According to Kristen Stavridis, registered nutritionist and author of recent book The Fibre Fix, the popularity of super smoothies reflects a broader shift in wellness culture post-pandemic. ‘We’ve seen a rise in health-focused behaviours since Covid,’ she says. ‘Social media has transitioned away from party culture towards wellness – Pilates, green juices and healthy routines.’

But she’s wary of the ‘health halo’ surrounding many of the products. Terms like ‘gut health’, ‘collagen-boosting’ and ‘skin glow’ sound scientific, but the reality is often less so.

‘Some ingredients do have nutritional grounding,’ she says of protein, fibre or ingredients that support energy. ‘But a lot of claims don’t always have strong evidence behind them, especially when drunk as a one-off.’
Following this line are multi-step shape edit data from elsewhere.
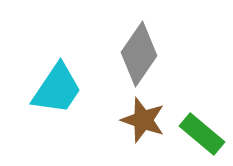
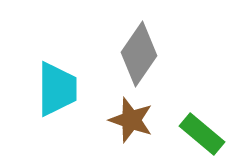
cyan trapezoid: rotated 34 degrees counterclockwise
brown star: moved 12 px left
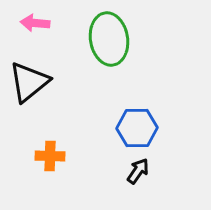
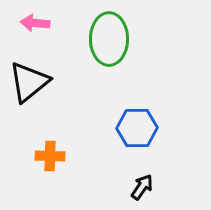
green ellipse: rotated 9 degrees clockwise
black arrow: moved 4 px right, 16 px down
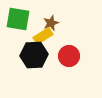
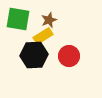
brown star: moved 2 px left, 3 px up
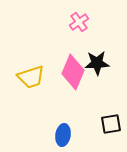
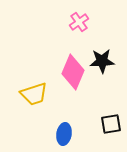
black star: moved 5 px right, 2 px up
yellow trapezoid: moved 3 px right, 17 px down
blue ellipse: moved 1 px right, 1 px up
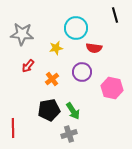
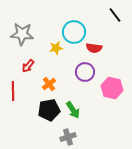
black line: rotated 21 degrees counterclockwise
cyan circle: moved 2 px left, 4 px down
purple circle: moved 3 px right
orange cross: moved 3 px left, 5 px down
green arrow: moved 1 px up
red line: moved 37 px up
gray cross: moved 1 px left, 3 px down
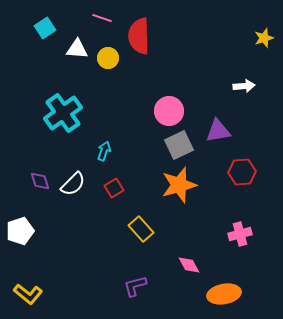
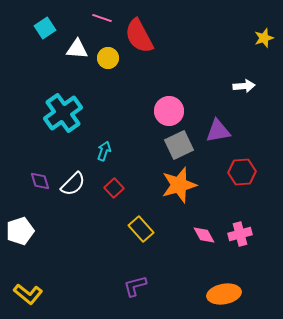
red semicircle: rotated 27 degrees counterclockwise
red square: rotated 12 degrees counterclockwise
pink diamond: moved 15 px right, 30 px up
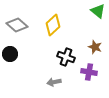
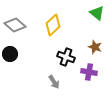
green triangle: moved 1 px left, 2 px down
gray diamond: moved 2 px left
gray arrow: rotated 112 degrees counterclockwise
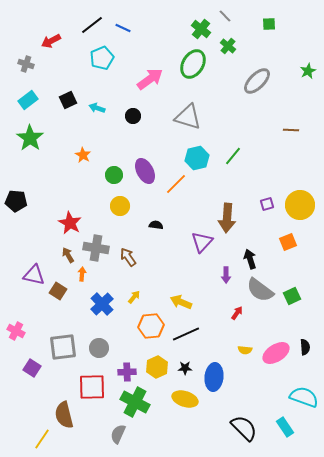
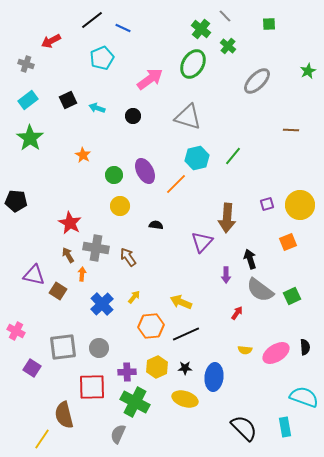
black line at (92, 25): moved 5 px up
cyan rectangle at (285, 427): rotated 24 degrees clockwise
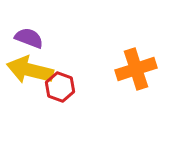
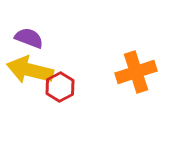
orange cross: moved 3 px down
red hexagon: rotated 12 degrees clockwise
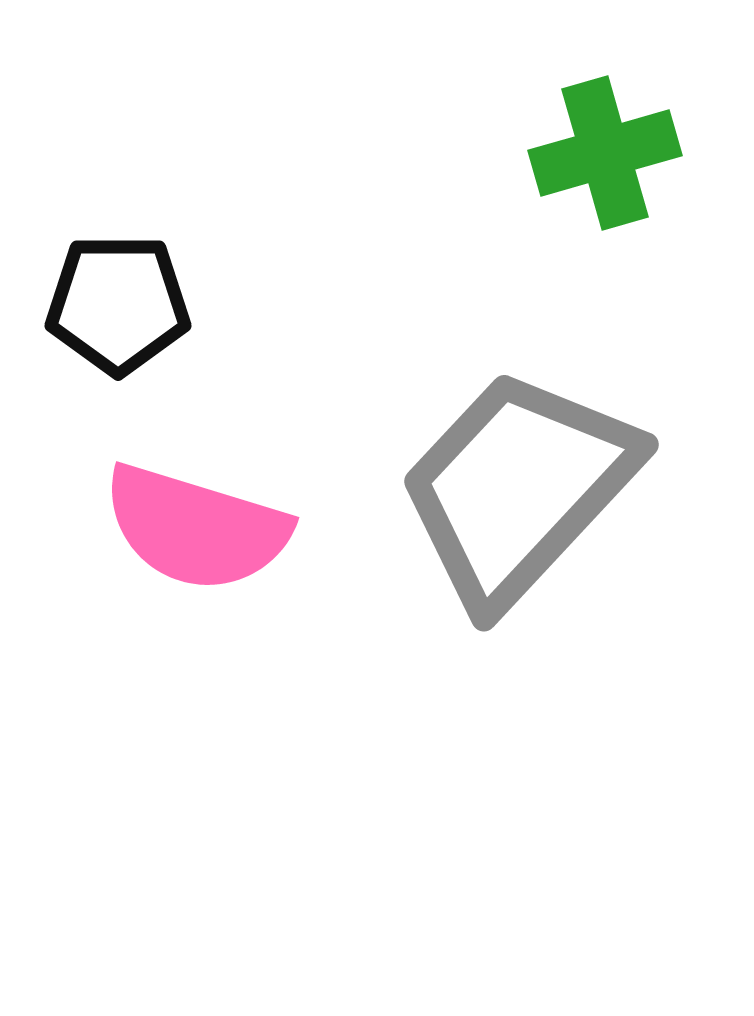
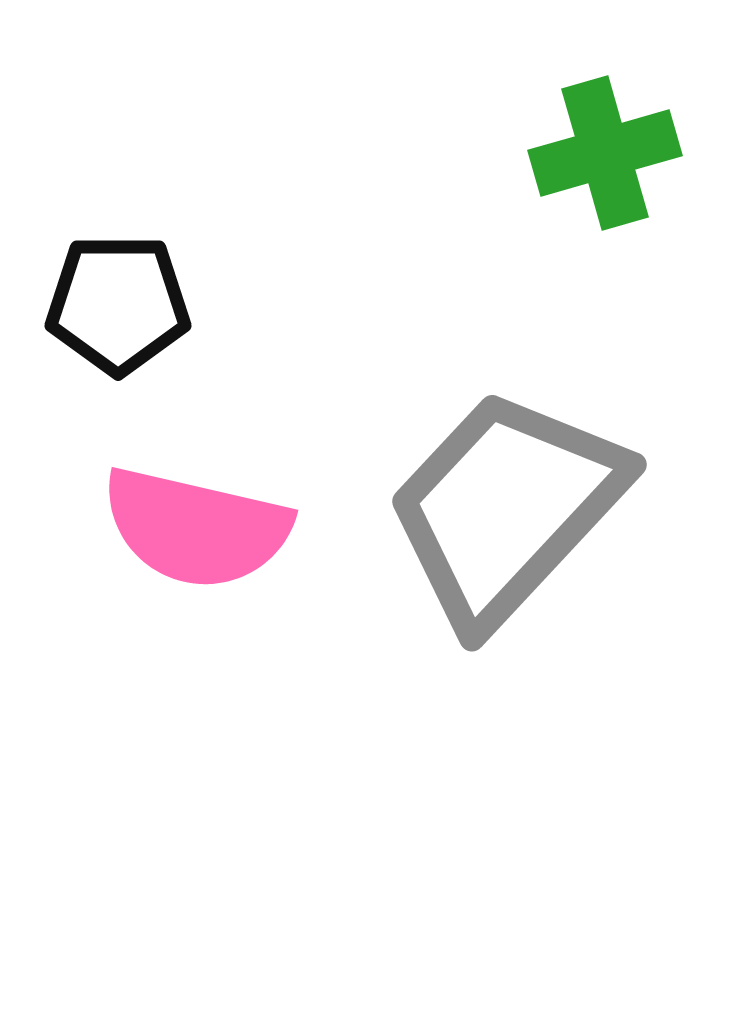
gray trapezoid: moved 12 px left, 20 px down
pink semicircle: rotated 4 degrees counterclockwise
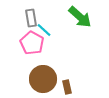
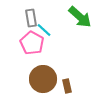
brown rectangle: moved 1 px up
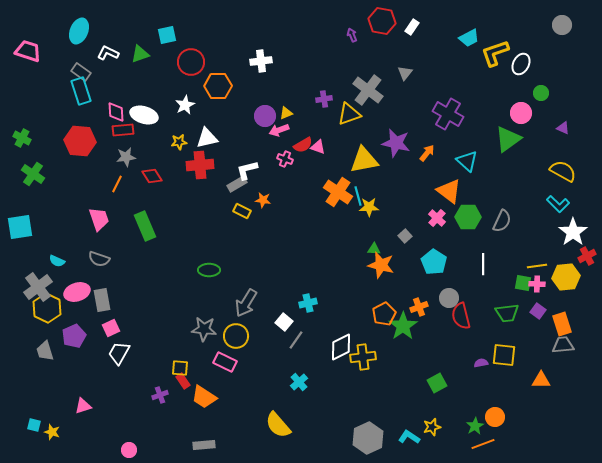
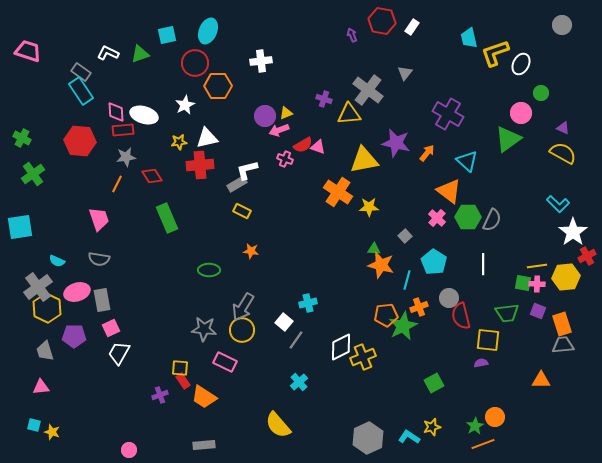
cyan ellipse at (79, 31): moved 129 px right
cyan trapezoid at (469, 38): rotated 105 degrees clockwise
red circle at (191, 62): moved 4 px right, 1 px down
cyan rectangle at (81, 91): rotated 16 degrees counterclockwise
purple cross at (324, 99): rotated 28 degrees clockwise
yellow triangle at (349, 114): rotated 15 degrees clockwise
yellow semicircle at (563, 171): moved 18 px up
green cross at (33, 174): rotated 20 degrees clockwise
cyan line at (358, 196): moved 49 px right, 84 px down; rotated 30 degrees clockwise
orange star at (263, 200): moved 12 px left, 51 px down
gray semicircle at (502, 221): moved 10 px left, 1 px up
green rectangle at (145, 226): moved 22 px right, 8 px up
gray semicircle at (99, 259): rotated 10 degrees counterclockwise
gray arrow at (246, 303): moved 3 px left, 4 px down
purple square at (538, 311): rotated 14 degrees counterclockwise
orange pentagon at (384, 314): moved 2 px right, 1 px down; rotated 20 degrees clockwise
green star at (403, 326): rotated 8 degrees clockwise
purple pentagon at (74, 336): rotated 25 degrees clockwise
yellow circle at (236, 336): moved 6 px right, 6 px up
yellow square at (504, 355): moved 16 px left, 15 px up
yellow cross at (363, 357): rotated 15 degrees counterclockwise
green square at (437, 383): moved 3 px left
pink triangle at (83, 406): moved 42 px left, 19 px up; rotated 12 degrees clockwise
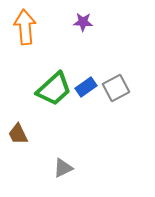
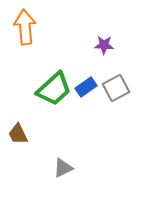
purple star: moved 21 px right, 23 px down
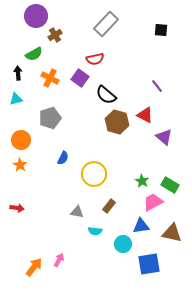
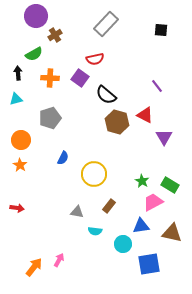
orange cross: rotated 24 degrees counterclockwise
purple triangle: rotated 18 degrees clockwise
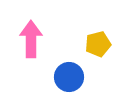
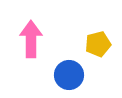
blue circle: moved 2 px up
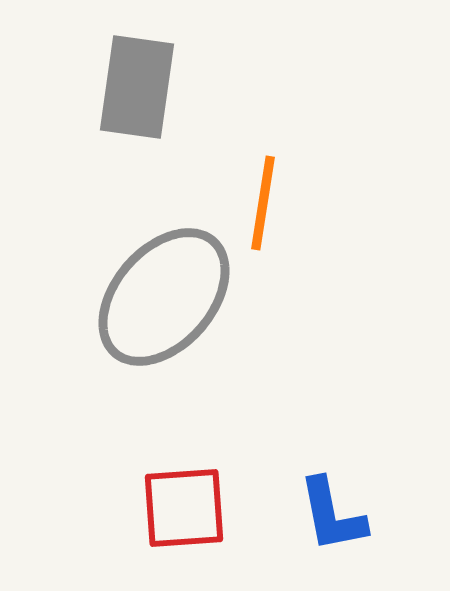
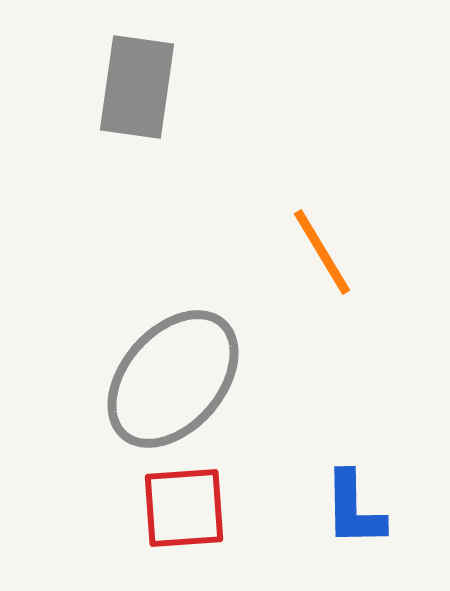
orange line: moved 59 px right, 49 px down; rotated 40 degrees counterclockwise
gray ellipse: moved 9 px right, 82 px down
blue L-shape: moved 22 px right, 6 px up; rotated 10 degrees clockwise
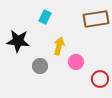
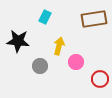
brown rectangle: moved 2 px left
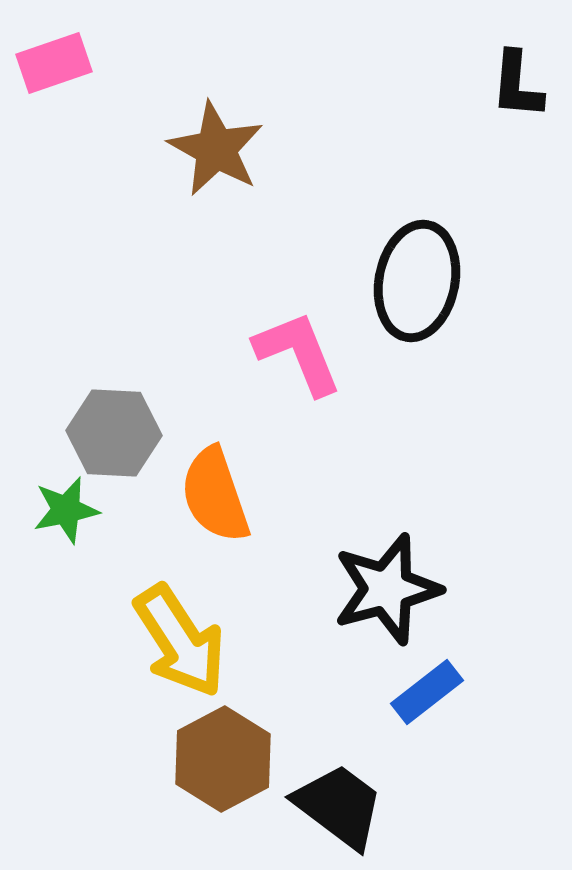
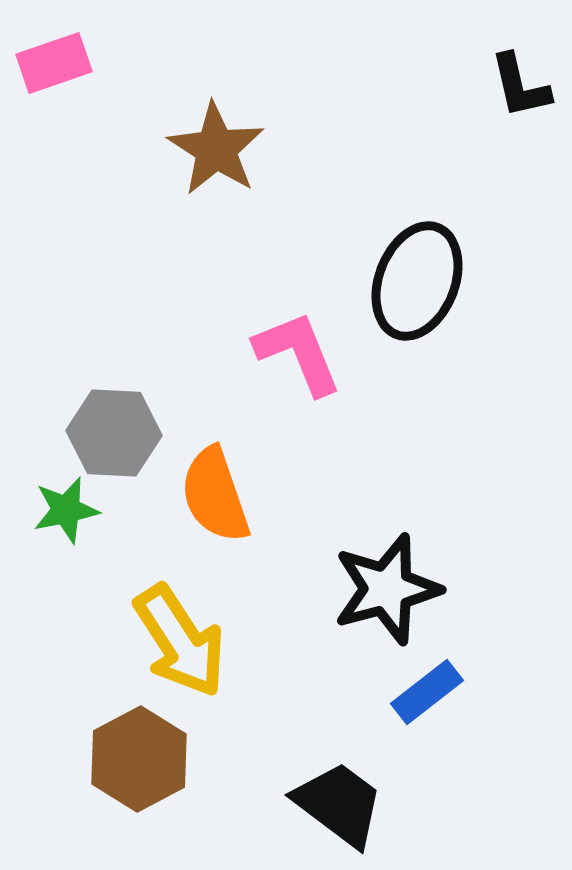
black L-shape: moved 3 px right, 1 px down; rotated 18 degrees counterclockwise
brown star: rotated 4 degrees clockwise
black ellipse: rotated 10 degrees clockwise
brown hexagon: moved 84 px left
black trapezoid: moved 2 px up
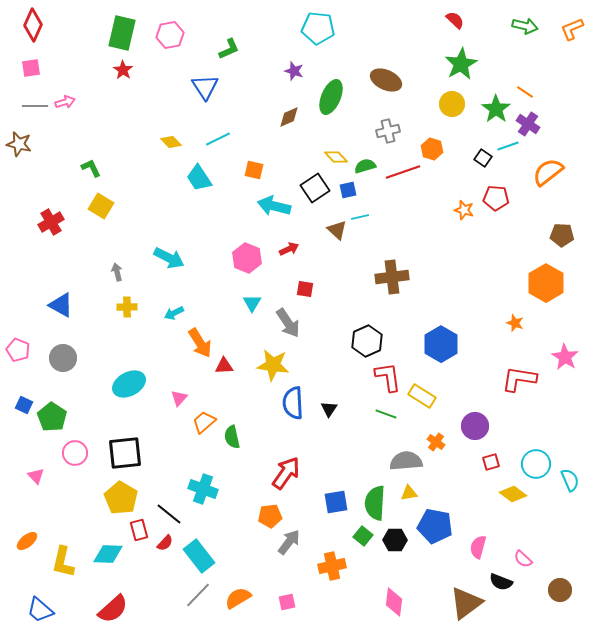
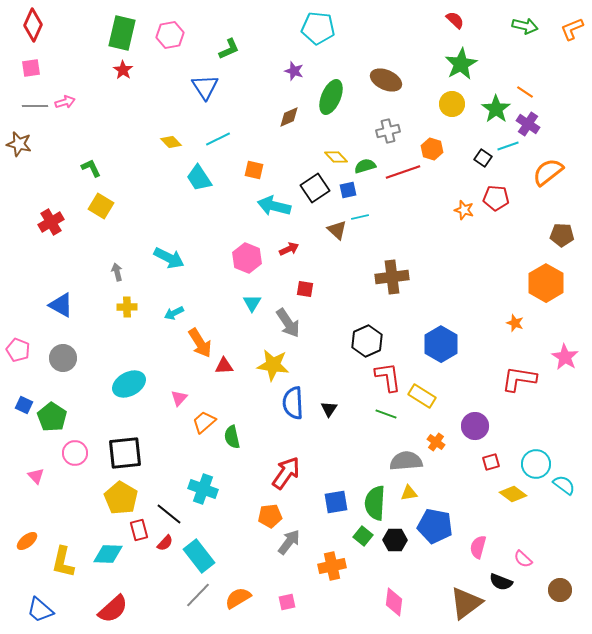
cyan semicircle at (570, 480): moved 6 px left, 5 px down; rotated 30 degrees counterclockwise
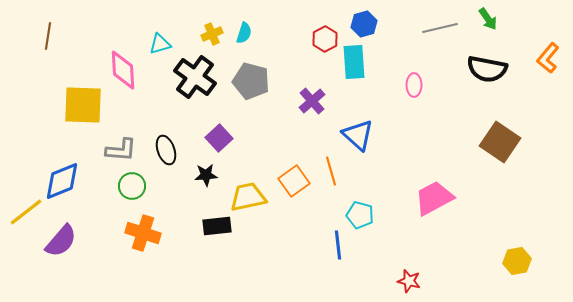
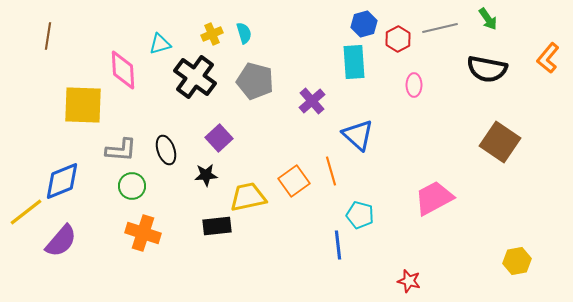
cyan semicircle: rotated 35 degrees counterclockwise
red hexagon: moved 73 px right
gray pentagon: moved 4 px right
There’s also the question of whether the smoothies are actually filling. While many are marketed as meal replacements, Stavridis notes that most contain only 200 to 450 calories and little fibre. ‘They’re usually too low in energy to function as a meal,’ she says. ‘They work better as a snack or with something more substantial.’

That hasn’t stopped them becoming status symbols. Wellness is increasingly becoming the new luxury.

In an era when buying property seems impossible and even a cocktail can cost £18, dropping £10 on a smoothie infused with blue spirulina and sea buckthorn is an achievable indulgence.

The irony, of course, is that many nutritionists would still rather you just ate some oats. Stavridis says a genuinely nutritious homemade smoothie doesn’t need half the ingredients found in most premium blends. ‘Fruit and vegetables, oats, yogurt or protein powder, and healthy fats like nut butter or flaxseed are enough,’ she says.

Still, practicality has never been quite as seductive as smoothies with names like The Glow. And as I leave Selfridges sipping my £9.90 beautiful orange drink, I can’t pretend I’m above it all. My skin may not be transformed, but the smoothie is excellent. And for 20 minutes, carrying it through central London, I do feel like someone whose diet is finally the picture of health.